The data –
....

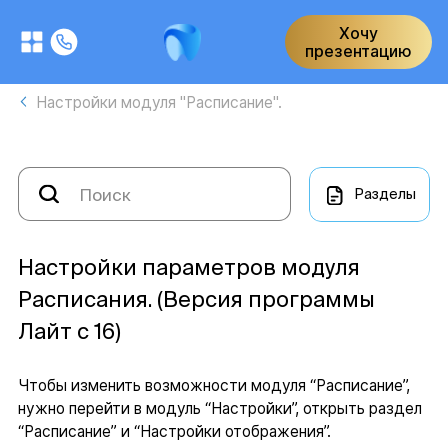
Хочу
презентацию
Настройки модуля "Расписание".
Разделы
Настройки параметров модуля
Расписания. (Версия программы
Лайт с 16)
Чтобы изменить возможности модуля “Расписание”,
нужно перейти в модуль “Настройки”, открыть раздел
“Расписание” и “Настройки отображения”.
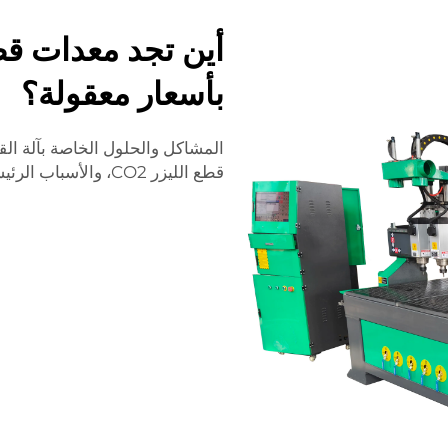
أين تجد معدات قط
بأسعار معقولة؟
المشاكل والحلول الخاصة بآلة الق
قطع الليزر CO2، والأسباب الرئيسية لهذه المشكلات.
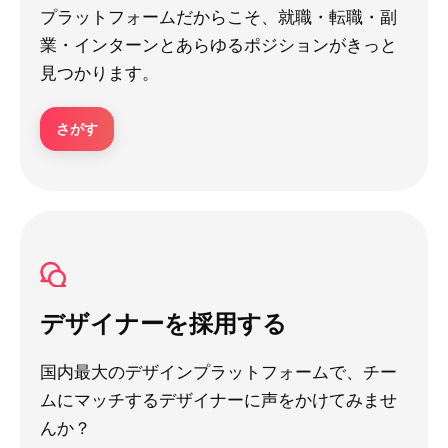
プラットフォームだからこそ、就職・転職・副
業・インターンとあらゆるポジションがきっと
見つかります。
さがす
デザイナーを採用する
国内最大のデザインプラットフォームで、チー
ムにマッチするデザイナーに声をかけてみませ
んか？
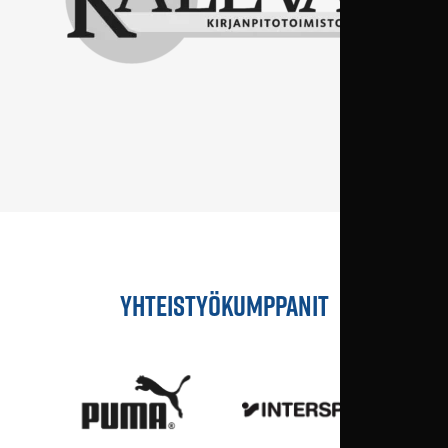
YHTEISTYÖKUMPPANIT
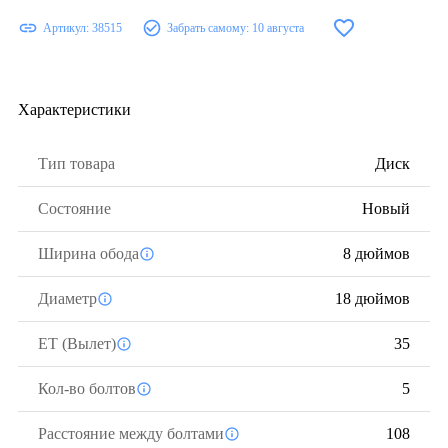
Артикул:
38515
Забрать самому:
10 августа
Характеристики
Тип товара
Диск
Состояние
Новый
Ширина обода
8 дюймов
Диаметр
18 дюймов
ЕТ (Вылет)
35
Кол-во болтов
5
Расстояние между болтами
108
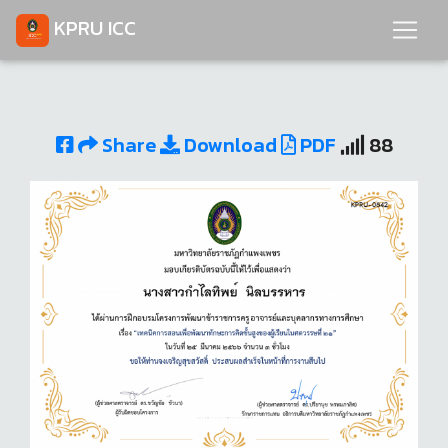
KPRU ICC
Share
Download
PDF
88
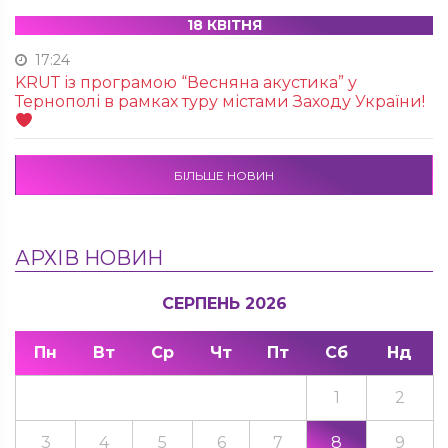
18 КВІТНЯ
17:24
KRUТ із програмою “Весняна акустика” у
Тернополі в рамках туру містами Заходу України!
БІЛЬШЕ НОВИН
АРХІВ НОВИН
СЕРПЕНЬ 2026
Пн
Вт
Ср
Чт
Пт
Сб
Нд
1
2
3
4
5
6
7
8
9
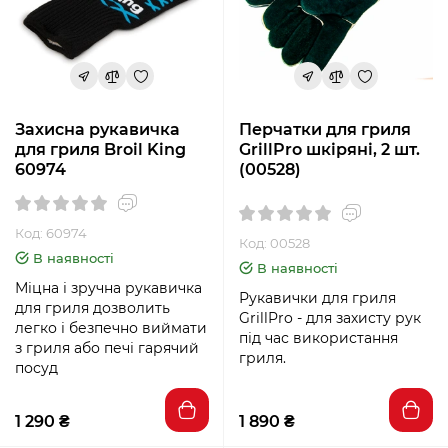
Захисна рукавичка
Перчатки для гриля
для гриля Broil King
GrillPro шкіряні, 2 шт.
60974
(00528)
Код: 60974
Код: 00528
В наявності
В наявності
Міцна і зручна рукавичка
Рукавички для гриля
для гриля дозволить
GrillPro - для захисту рук
легко і безпечно виймати
під час використання
з гриля або печі гарячий
гриля.
посуд
1 290 ₴
1 890 ₴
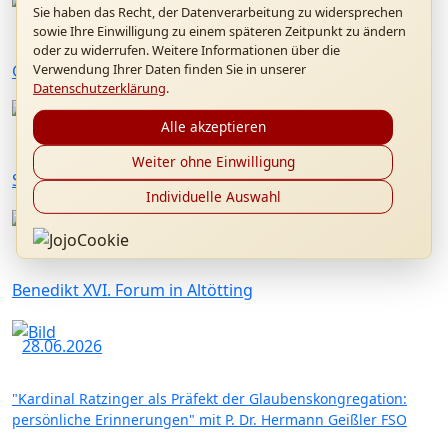
Sie haben das Recht, der Datenverarbeitung zu widersprechen
12.09.2026
sowie Ihre Einwilligung zu einem späteren Zeitpunkt zu ändern
oder zu widerrufen. Weitere Informationen über die
Gottesdienst "20 Jahre Papstbesuch in Marktl"
Verwendung Ihrer Daten finden Sie in unserer
Datenschutzerklärung
.
26.07.2026
Alle akzeptieren
Weiter ohne Einwilligung
Sommerkonzert mit Konrad Raischl und Band
Individuelle Auswahl
01.07.2026
Benedikt XVI. Forum in Altötting
28.06.2026
"Kardinal Ratzinger als Präfekt der Glaubenskongregation:
persönliche Erinnerungen" mit P. Dr. Hermann Geißler FSO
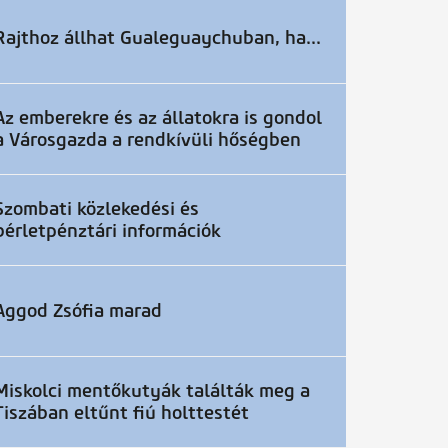
Rajthoz állhat Gualeguaychuban, ha...
Az emberekre és az állatokra is gondol
a Városgazda a rendkívüli hőségben
Szombati közlekedési és
bérletpénztári információk
Aggod Zsófia marad
Miskolci mentőkutyák találták meg a
Tiszában eltűnt fiú holttestét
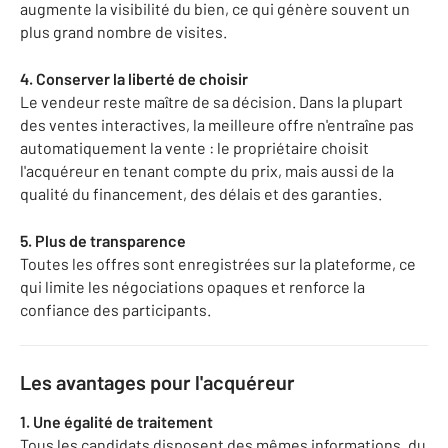
augmente la visibilité du bien, ce qui génère souvent un
plus grand nombre de visites.
4. Conserver la liberté de choisir
Le vendeur reste maître de sa décision. Dans la plupart
des ventes interactives, la meilleure offre n'entraîne pas
automatiquement la vente : le propriétaire choisit
l'acquéreur en tenant compte du prix, mais aussi de la
qualité du financement, des délais et des garanties.
5. Plus de transparence
Toutes les offres sont enregistrées sur la plateforme, ce
qui limite les négociations opaques et renforce la
confiance des participants.
Les avantages pour l'acquéreur
1. Une égalité de traitement
Tous les candidats disposent des mêmes informations, du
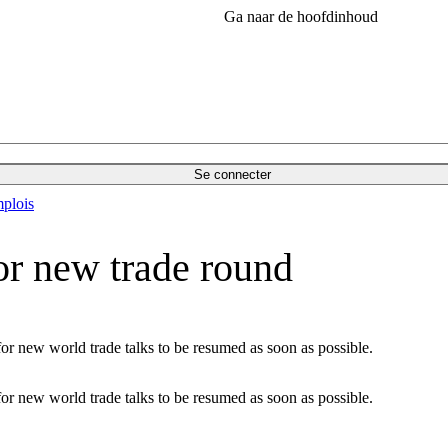
Ga naar de hoofdinhoud
Se connecter
plois
r new trade round
or new world trade talks to be resumed as soon as possible.
or new world trade talks to be resumed as soon as possible.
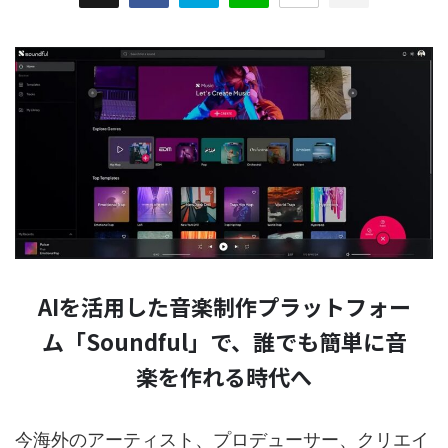
AIを活用した音楽制作プラットフォー
ム「Soundful」で、誰でも簡単に音
楽を作れる時代へ
今海外のアーティスト、プロデューサー、クリエイ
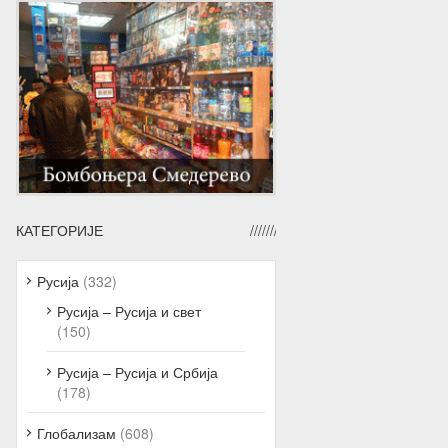
КАТЕГОРИЈЕ
Русија
(332)
Русија – Русија и свет
(150)
Русија – Русија и Србија
(178)
Глобализам
(608)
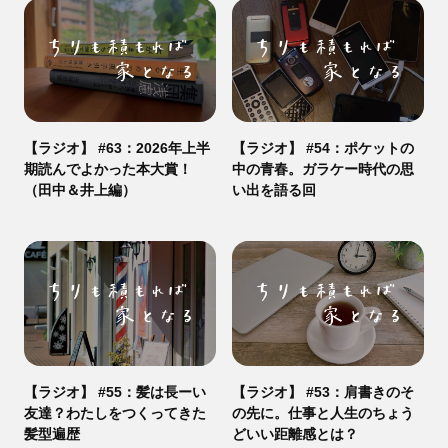
【ラジオ】 #63：2026年上半
【ラジオ】 #54：ポケットの
期読んでよかった本大賞！
中の青春。ガラケー時代の思
（田中＆井上編）
い出を語る回
【ラジオ】 #55：髪は長ーい
【ラジオ】 #53：肩書きのそ
友達？わたしをつくってきた
の先に。仕事と人生のちょう
髪型遍歴
どいい距離感とは？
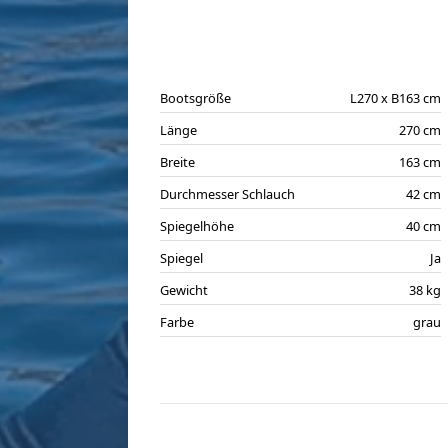
Bootsgröße
L270 x B163 cm
Länge
270 cm
Breite
163 cm
Durchmesser Schlauch
42 cm
Spiegelhöhe
40 cm
Spiegel
Ja
Gewicht
38 kg
Farbe
grau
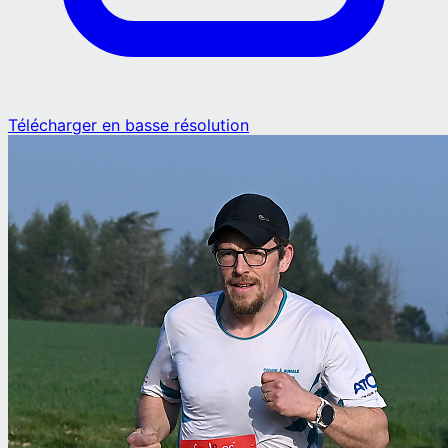
Télécharger en basse résolution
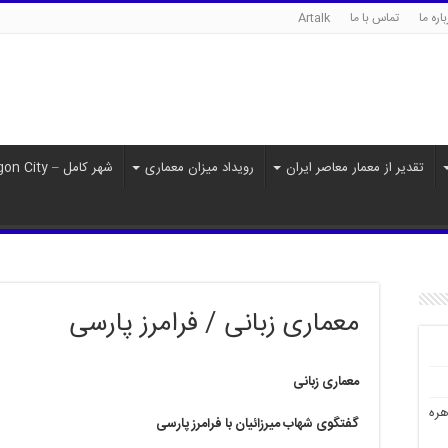
اره ما
تماس با ما
Artalk
تقدیر از معمار معاصر ایران
رویداد میزان معماری
شهر کامل – Paragon City
معماری زبانی / فرامرز پارسی
معماری زبانی
هره
گفتگوی شهاب میرزائیان با فرامرز پارسی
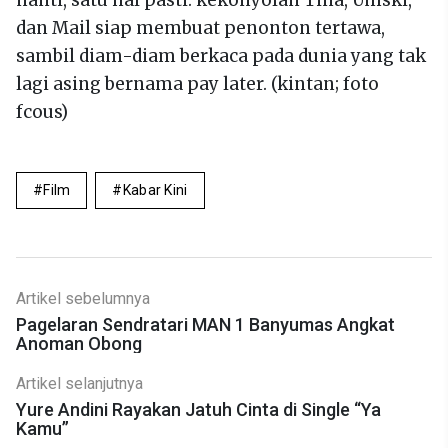
nanti, satu hal pasti: kekonyolan Tina, Umski,
dan Mail siap membuat penonton tertawa,
sambil diam-diam berkaca pada dunia yang tak
lagi asing bernama pay later. (kintan; foto
fcous)
Film
Kabar Kini
Artikel sebelumnya
Pagelaran Sendratari MAN 1 Banyumas Angkat
Anoman Obong
Artikel selanjutnya
Yure Andini Rayakan Jatuh Cinta di Single “Ya
Kamu”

....

About this exercise –
Transcribe the records word for word and include no pictures.

Task output –
Хочу
презентацию
Настройки модуля "Расписание".
Разделы
Настройки параметров модуля
Расписания. (Версия программы
Лайт с 16)
Чтобы изменить возможности модуля “Расписание”,
нужно перейти в модуль “Настройки”, открыть раздел
“Расписание” и “Настройки отображения”.
أين تجد معدات قط
بأسعار معقولة؟
المشاكل والحلول الخاصة بآلة الق
قطع الليزر CO2، والأسباب الرئيسية لهذه المشكلات.
プラットフォームだからこそ、就職・転職・副
業・インターンとあらゆるポジションがきっと
見つかります。
さがす
デザイナーを採用する
国内最大のデザインプラットフォームで、チー
ムにマッチするデザイナーに声をかけてみませ
んか？
YHTEISTYÖKUMPPANIT
Артикул:
38515
Забрать самому:
10 августа
Характеристики
Тип товара
Диск
Состояние
Новый
Ширина обода
8 дюймов
Диаметр
18 дюймов
ЕТ (Вылет)
35
Кол-во болтов
5
Расстояние между болтами
108
KPRU ICC
Share
Download
PDF
88
18 КВІТНЯ
17:24
KRUТ із програмою “Весняна акустика” у
Тернополі в рамках туру містами Заходу України!
БІЛЬШЕ НОВИН
АРХІВ НОВИН
СЕРПЕНЬ 2026
Пн
Вт
Ср
Чт
Пт
Сб
Нд
1
2
3
4
5
6
7
8
9
Захисна рукавичка
Перчатки для гриля
для гриля Broil King
GrillPro шкіряні, 2 шт.
60974
(00528)
Код: 60974
Код: 00528
В наявності
В наявності
Міцна і зручна рукавичка
Рукавички для гриля
для гриля дозволить
GrillPro - для захисту рук
легко і безпечно виймати
під час використання
з гриля або печі гарячий
гриля.
посуд
1 290 ₴
1 890 ₴
Sie haben das Recht, der Datenverarbeitung zu widersprechen
12.09.2026
sowie Ihre Einwilligung zu einem späteren Zeitpunkt zu ändern
oder zu widerrufen. Weitere Informationen über die
Gottesdienst "20 Jahre Papstbesuch in Marktl"
Verwendung Ihrer Daten finden Sie in unserer
Datenschutzerklärung
.
26.07.2026
Alle akzeptieren
Weiter ohne Einwilligung
Sommerkonzert mit Konrad Raischl und Band
Individuelle Auswahl
01.07.2026
Benedikt XVI. Forum in Altötting
28.06.2026
"Kardinal Ratzinger als Präfekt der Glaubenskongregation:
persönliche Erinnerungen" mit P. Dr. Hermann Geißler FSO
Rajthoz állhat Gualeguaychuban, ha...
Az emberekre és az állatokra is gondol
a Városgazda a rendkívüli hőségben
Szombati közlekedési és
bérletpénztári információk
Aggod Zsófia marad
Miskolci mentőkutyák találták meg a
Tiszában eltűnt fiú holttestét
augmente la visibilité du bien, ce qui génère souvent un
plus grand nombre de visites.
4. Conserver la liberté de choisir
Le vendeur reste maître de sa décision. Dans la plupart
des ventes interactives, la meilleure offre n'entraîne pas
automatiquement la vente : le propriétaire choisit
l'acquéreur en tenant compte du prix, mais aussi de la
qualité du financement, des délais et des garanties.
5. Plus de transparence
Toutes les offres sont enregistrées sur la plateforme, ce
qui limite les négociations opaques et renforce la
confiance des participants.
Les avantages pour l'acquéreur
1. Une égalité de traitement
Tous les candidats disposent des mêmes informations, du
Ga naar de hoofdinhoud
Se connecter
plois
r new trade round
or new world trade talks to be resumed as soon as possible.
or new world trade talks to be resumed as soon as possible.
AIを活用した音楽制作プラットフォー
ム「Soundful」で、誰でも簡単に音
楽を作れる時代へ
今海外のアーティスト、プロデューサー、クリエイ
КАТЕГОРИЈЕ
Русија
(332)
Русија – Русија и свет
(150)
Русија – Русија и Србија
(178)
Глобализам
(608)
【ラジオ】 #63：2026年上半
【ラジオ】 #54：ポケットの
期読んでよかった本大賞！
中の青春。ガラケー時代の思
（田中＆井上編）
い出を語る回
【ラジオ】 #55：髪は長ーい
【ラジオ】 #53：肩書きのそ
友達？わたしをつくってきた
の先に。仕事と人生のちょう
髪型遍歴
どいい距離感とは？
Bootsgröße
L270 x B163 cm
Länge
270 cm
Breite
163 cm
Durchmesser Schlauch
42 cm
Spiegelhöhe
40 cm
Spiegel
Ja
Gewicht
38 kg
Farbe
grau
Télécharger en basse résolution
اره ما
تماس با ما
Artalk
تقدیر از معمار معاصر ایران
رویداد میزان معماری
شهر کامل – Paragon City
معماری زبانی / فرامرز پارسی
معماری زبانی
هره
گفتگوی شهاب میرزائیان با فرامرز پارسی
nanti, satu hal pasti: kekonyolan Tina, Umski,
dan Mail siap membuat penonton tertawa,
sambil diam-diam berkaca pada dunia yang tak
lagi asing bernama pay later. (kintan; foto
fcous)
Film
Kabar Kini
Artikel sebelumnya
Pagelaran Sendratari MAN 1 Banyumas Angkat
Anoman Obong
Artikel selanjutnya
Yure Andini Rayakan Jatuh Cinta di Single “Ya
Kamu”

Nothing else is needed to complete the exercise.